That’s why I want to focus on the graph generation process in this article. It’s a fascinating and challenging problem that deserves its own attention, whereas the details of the tests themselves are another story (which is outside the scope of this article, but which I may tell you about some other time).
I’ll show you some cool2 and unorthodox ways of generating graphs. Specifically, I’ll look at graphs that have the same formal requirements as the generated properties in property-based testing. I’ll do this with the help of state monad, newtypes, isomorphic/lazy code and some other concepts I’ll introduce you to.
You may or may not use those in your daily job, but it’s always nice to know diverse concepts to enrich the spectrum of your toolkit and your intuition.
And I just think that it’d be selfish of me not to share my findings.
Definitions
First of all, I’m going to colour-code some words; this should make it easier to distinguish each unique challenge of the task and to link those challenges with the terminology used. I’ll also explain how each requirement/solution is important and how it’s implemented.
In the picture below is a general outline of all the problems and solutions that I’ll cover. Also, notice that some solutions morph into “problems” that require their own solutions, which I’ll deal with as they arise.
In the text below, I’ll highlight the terms and their synonyms/anything related to a specific problem/solution with an appropriate colour. You can always backtrack to this diagram and look up which part of the problem/solution spectrum I’m talking about.
So, without further ado, let’s implement what I call an isomorphic* lazy** deterministic*** random**** (pseudo-random) quasi-realistic***** artificial social graph generation process.

REQUIRED TASKS —
1: Decide whether each statement agrees with the passage on graph generation, answering yes or no and quoting the exact words of the passage that settle it: (a) The article explains the details of the tests themselves. (b) Some words in the article are to be colour-coded. (c) Newtypes are among the concepts used to generate the graphs.
2: Write out part of the passage on graph generation word for word, starting at the words "In the picture" and ending after the words "I’m talking about.".

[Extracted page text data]
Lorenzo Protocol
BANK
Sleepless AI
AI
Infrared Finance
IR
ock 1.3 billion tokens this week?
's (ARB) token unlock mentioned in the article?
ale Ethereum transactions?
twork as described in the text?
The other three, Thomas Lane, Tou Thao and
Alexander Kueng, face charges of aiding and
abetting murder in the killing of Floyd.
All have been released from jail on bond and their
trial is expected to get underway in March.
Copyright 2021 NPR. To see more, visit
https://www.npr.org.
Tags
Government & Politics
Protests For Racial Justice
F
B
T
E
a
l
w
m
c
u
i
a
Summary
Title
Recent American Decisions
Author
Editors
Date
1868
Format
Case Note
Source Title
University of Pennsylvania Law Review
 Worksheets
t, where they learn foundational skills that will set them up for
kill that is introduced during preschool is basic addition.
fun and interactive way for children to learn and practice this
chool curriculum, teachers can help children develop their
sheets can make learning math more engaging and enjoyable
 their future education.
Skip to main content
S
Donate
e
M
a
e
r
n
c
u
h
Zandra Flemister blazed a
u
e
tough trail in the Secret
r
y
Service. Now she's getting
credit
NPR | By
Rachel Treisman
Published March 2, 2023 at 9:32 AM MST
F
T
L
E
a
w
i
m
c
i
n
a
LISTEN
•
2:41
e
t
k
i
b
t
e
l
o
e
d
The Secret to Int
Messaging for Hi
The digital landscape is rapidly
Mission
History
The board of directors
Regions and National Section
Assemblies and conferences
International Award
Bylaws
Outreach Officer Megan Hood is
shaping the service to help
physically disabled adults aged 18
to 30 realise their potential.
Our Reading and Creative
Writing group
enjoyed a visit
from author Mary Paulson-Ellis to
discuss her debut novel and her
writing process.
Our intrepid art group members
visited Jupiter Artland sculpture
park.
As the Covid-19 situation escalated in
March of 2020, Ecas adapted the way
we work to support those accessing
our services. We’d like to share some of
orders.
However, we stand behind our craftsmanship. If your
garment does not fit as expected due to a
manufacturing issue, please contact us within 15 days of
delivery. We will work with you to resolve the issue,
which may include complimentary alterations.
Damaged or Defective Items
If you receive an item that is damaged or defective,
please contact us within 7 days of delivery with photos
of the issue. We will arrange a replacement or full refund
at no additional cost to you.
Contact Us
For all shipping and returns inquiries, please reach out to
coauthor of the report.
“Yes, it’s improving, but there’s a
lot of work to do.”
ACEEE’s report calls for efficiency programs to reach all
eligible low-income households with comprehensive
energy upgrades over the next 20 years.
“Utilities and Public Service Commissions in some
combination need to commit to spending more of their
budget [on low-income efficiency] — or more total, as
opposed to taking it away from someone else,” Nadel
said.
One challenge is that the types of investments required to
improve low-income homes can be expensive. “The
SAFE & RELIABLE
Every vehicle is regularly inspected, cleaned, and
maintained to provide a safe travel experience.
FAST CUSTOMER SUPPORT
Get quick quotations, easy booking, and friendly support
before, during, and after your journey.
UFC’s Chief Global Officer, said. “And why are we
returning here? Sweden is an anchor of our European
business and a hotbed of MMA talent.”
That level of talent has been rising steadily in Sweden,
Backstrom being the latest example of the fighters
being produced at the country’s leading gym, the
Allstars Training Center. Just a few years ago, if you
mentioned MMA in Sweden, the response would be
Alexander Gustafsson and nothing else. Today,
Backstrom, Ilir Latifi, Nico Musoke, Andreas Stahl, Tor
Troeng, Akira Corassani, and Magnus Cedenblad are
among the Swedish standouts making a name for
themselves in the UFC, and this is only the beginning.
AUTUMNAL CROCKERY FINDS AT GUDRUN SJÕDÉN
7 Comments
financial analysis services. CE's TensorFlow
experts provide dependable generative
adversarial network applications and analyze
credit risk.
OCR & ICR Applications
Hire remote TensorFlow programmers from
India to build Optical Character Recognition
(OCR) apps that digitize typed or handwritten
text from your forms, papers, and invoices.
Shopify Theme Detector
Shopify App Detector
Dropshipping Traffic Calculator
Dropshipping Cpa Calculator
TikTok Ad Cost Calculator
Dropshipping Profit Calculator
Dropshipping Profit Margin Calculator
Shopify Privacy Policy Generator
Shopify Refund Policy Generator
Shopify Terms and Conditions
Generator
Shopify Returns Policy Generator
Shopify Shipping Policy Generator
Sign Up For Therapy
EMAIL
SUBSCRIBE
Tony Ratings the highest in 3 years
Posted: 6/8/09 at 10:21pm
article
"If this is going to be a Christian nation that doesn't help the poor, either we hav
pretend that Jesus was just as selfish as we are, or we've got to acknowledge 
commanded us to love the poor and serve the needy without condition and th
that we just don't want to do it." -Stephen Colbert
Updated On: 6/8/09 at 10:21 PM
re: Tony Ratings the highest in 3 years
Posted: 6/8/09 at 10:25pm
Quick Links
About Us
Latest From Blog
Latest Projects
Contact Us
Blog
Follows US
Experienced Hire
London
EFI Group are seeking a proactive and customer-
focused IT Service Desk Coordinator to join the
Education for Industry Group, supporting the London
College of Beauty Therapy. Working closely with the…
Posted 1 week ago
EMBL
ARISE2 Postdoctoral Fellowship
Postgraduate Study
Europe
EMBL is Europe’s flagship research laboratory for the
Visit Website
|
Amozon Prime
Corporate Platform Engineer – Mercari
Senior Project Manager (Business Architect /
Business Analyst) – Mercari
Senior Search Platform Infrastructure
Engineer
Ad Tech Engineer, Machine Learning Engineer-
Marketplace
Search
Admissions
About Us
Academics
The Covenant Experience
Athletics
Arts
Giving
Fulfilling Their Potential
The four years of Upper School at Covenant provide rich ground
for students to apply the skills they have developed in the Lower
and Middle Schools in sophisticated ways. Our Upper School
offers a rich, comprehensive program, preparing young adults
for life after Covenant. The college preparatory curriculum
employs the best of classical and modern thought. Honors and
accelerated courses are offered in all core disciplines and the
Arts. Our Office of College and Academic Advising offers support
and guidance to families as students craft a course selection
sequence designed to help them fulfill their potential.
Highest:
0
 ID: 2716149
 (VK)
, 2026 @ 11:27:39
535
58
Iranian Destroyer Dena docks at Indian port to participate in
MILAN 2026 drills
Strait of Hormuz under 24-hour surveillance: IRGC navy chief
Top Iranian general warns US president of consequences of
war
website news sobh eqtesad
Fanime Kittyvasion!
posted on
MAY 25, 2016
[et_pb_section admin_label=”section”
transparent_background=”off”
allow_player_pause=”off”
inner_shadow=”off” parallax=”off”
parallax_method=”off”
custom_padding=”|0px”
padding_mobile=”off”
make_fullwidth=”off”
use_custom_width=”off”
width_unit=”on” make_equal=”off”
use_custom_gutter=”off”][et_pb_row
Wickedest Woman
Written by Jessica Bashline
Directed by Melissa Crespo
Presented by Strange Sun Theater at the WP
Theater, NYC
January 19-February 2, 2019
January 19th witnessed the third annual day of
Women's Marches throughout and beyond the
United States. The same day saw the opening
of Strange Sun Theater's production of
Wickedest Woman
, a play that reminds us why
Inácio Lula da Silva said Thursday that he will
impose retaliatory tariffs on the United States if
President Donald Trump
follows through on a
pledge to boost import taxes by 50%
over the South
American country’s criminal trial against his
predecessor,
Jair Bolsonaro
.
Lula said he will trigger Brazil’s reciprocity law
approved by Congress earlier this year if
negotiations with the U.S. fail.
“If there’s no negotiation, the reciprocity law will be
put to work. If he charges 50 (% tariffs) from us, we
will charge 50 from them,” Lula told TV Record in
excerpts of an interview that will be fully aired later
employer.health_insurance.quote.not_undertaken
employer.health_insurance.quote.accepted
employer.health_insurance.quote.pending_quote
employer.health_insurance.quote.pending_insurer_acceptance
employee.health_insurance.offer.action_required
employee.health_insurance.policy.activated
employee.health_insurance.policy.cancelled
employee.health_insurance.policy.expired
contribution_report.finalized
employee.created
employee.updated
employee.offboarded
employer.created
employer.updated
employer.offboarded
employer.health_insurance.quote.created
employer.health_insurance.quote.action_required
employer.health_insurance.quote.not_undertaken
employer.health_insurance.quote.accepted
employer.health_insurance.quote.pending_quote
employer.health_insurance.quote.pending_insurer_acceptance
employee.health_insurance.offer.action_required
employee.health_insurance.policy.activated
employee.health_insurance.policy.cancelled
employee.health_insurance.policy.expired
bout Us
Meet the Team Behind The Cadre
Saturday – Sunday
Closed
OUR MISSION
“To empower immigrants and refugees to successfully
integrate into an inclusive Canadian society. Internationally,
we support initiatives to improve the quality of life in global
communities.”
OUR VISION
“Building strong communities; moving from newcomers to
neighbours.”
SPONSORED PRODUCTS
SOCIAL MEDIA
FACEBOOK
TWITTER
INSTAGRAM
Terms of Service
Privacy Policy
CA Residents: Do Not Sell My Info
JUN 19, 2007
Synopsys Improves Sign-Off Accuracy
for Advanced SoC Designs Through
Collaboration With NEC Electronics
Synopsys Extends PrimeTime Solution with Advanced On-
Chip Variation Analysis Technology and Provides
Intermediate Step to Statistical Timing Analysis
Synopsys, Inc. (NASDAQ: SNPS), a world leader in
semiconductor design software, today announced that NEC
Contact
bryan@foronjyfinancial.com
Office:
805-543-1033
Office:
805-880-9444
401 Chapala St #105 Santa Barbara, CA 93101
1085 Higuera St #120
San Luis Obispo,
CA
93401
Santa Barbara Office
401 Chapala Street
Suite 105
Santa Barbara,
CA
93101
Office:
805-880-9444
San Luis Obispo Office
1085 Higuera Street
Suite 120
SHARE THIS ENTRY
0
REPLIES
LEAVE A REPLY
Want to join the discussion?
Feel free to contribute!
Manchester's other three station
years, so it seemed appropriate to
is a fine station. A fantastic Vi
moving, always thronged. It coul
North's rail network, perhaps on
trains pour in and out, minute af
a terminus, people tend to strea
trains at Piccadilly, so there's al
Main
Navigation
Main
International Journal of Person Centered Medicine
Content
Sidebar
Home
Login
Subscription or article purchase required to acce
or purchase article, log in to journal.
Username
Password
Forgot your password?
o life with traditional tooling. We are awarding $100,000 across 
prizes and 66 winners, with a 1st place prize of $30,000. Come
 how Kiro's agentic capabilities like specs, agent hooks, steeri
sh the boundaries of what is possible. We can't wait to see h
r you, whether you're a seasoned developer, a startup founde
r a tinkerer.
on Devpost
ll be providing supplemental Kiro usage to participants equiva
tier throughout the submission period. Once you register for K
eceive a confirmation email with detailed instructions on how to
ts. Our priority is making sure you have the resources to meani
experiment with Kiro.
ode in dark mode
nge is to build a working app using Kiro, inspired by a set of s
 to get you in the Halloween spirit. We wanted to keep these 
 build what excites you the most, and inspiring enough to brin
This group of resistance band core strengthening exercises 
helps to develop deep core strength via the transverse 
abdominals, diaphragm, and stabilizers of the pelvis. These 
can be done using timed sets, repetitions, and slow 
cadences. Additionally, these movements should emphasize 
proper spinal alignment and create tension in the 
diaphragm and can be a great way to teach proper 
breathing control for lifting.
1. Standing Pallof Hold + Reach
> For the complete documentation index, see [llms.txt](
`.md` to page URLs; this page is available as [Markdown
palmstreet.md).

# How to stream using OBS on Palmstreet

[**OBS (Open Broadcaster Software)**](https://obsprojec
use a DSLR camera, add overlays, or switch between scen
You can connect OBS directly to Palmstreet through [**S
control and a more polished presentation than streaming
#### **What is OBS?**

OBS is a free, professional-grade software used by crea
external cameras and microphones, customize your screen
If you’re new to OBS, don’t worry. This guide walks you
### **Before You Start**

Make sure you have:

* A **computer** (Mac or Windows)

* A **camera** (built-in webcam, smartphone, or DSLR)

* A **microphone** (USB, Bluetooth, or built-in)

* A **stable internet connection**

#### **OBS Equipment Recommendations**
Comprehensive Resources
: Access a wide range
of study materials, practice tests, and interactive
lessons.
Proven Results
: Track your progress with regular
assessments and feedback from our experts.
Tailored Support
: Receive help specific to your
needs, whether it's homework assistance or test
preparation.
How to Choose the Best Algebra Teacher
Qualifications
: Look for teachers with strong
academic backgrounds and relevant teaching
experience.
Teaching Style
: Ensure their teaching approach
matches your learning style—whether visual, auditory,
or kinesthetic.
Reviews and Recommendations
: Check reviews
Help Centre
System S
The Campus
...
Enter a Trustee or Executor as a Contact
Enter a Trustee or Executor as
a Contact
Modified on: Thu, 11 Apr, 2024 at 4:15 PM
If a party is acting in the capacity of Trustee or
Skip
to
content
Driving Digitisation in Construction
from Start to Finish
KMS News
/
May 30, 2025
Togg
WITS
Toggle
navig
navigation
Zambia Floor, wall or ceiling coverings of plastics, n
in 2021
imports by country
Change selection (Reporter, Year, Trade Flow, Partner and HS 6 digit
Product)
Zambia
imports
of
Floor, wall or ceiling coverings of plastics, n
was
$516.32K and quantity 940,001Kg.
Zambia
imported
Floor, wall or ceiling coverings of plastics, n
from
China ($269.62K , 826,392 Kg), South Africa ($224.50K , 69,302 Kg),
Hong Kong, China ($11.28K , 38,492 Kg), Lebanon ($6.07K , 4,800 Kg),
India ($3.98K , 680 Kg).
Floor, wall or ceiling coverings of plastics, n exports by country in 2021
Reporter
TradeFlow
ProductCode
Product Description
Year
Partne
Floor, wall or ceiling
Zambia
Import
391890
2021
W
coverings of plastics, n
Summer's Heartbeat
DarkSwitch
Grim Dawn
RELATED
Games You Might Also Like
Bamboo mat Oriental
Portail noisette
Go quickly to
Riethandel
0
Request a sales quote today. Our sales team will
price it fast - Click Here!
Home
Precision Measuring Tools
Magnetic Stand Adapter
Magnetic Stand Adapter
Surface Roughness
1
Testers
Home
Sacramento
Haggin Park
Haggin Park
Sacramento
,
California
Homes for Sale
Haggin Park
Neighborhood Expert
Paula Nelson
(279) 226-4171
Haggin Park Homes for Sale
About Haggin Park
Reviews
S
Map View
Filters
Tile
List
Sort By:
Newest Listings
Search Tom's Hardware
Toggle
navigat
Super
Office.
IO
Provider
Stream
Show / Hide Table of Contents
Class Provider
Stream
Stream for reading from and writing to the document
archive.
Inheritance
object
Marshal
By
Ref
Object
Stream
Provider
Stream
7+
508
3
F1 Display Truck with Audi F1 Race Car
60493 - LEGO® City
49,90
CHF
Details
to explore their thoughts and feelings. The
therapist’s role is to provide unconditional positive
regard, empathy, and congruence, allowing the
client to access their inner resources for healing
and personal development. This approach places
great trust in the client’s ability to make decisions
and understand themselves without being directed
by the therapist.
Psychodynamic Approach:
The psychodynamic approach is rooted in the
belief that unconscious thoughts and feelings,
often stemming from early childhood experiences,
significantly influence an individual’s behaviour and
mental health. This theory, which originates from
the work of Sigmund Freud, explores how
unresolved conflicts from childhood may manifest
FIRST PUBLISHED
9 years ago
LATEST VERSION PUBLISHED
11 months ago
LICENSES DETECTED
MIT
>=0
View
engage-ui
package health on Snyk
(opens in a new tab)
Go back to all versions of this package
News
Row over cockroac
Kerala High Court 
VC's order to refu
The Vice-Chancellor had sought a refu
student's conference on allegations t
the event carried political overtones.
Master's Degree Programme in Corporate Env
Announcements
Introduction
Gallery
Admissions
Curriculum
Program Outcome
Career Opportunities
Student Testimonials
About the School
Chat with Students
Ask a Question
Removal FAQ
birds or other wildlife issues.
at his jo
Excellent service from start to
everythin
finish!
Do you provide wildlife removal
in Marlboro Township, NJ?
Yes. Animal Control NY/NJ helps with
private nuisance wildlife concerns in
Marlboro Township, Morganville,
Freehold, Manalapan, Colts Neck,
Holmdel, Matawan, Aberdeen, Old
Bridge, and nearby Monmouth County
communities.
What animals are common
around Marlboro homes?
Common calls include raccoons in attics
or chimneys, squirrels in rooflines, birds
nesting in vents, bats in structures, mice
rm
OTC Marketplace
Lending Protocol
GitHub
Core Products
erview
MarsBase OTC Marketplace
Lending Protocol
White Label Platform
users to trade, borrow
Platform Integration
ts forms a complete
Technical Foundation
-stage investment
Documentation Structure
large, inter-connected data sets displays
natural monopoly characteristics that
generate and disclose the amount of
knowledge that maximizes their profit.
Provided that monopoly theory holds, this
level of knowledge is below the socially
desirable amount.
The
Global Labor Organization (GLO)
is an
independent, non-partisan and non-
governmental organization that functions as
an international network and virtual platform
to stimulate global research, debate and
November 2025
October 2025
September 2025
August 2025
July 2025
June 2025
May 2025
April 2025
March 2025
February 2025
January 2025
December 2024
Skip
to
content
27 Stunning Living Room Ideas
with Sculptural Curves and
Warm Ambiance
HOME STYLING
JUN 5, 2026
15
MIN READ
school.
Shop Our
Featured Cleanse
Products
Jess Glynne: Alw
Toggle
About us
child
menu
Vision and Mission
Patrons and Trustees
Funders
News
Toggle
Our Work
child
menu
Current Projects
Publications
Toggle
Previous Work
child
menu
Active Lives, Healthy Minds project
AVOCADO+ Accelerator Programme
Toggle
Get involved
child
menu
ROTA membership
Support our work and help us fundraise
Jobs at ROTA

RESPONSES BY TASK —
1:
(a) No: "the details of the tests themselves are another story (which is outside the scope of this article, but which I may tell you about some other time)"
(b) Yes: "I’m going to colour-code some words"
(c) Yes: "I’ll do this with the help of state monad, newtypes, isomorphic/lazy code and some other concepts I’ll introduce you to."

2:
In the picture below is a general outline of all the problems and solutions that I’ll cover. Also, notice that some solutions morph into “problems” that require their own solutions, which I’ll deal with as they arise.
In the text below, I’ll highlight the terms and their synonyms/anything related to a specific problem/solution with an appropriate colour. You can always backtrack to this diagram and look up which part of the problem/solution spectrum I’m talking about.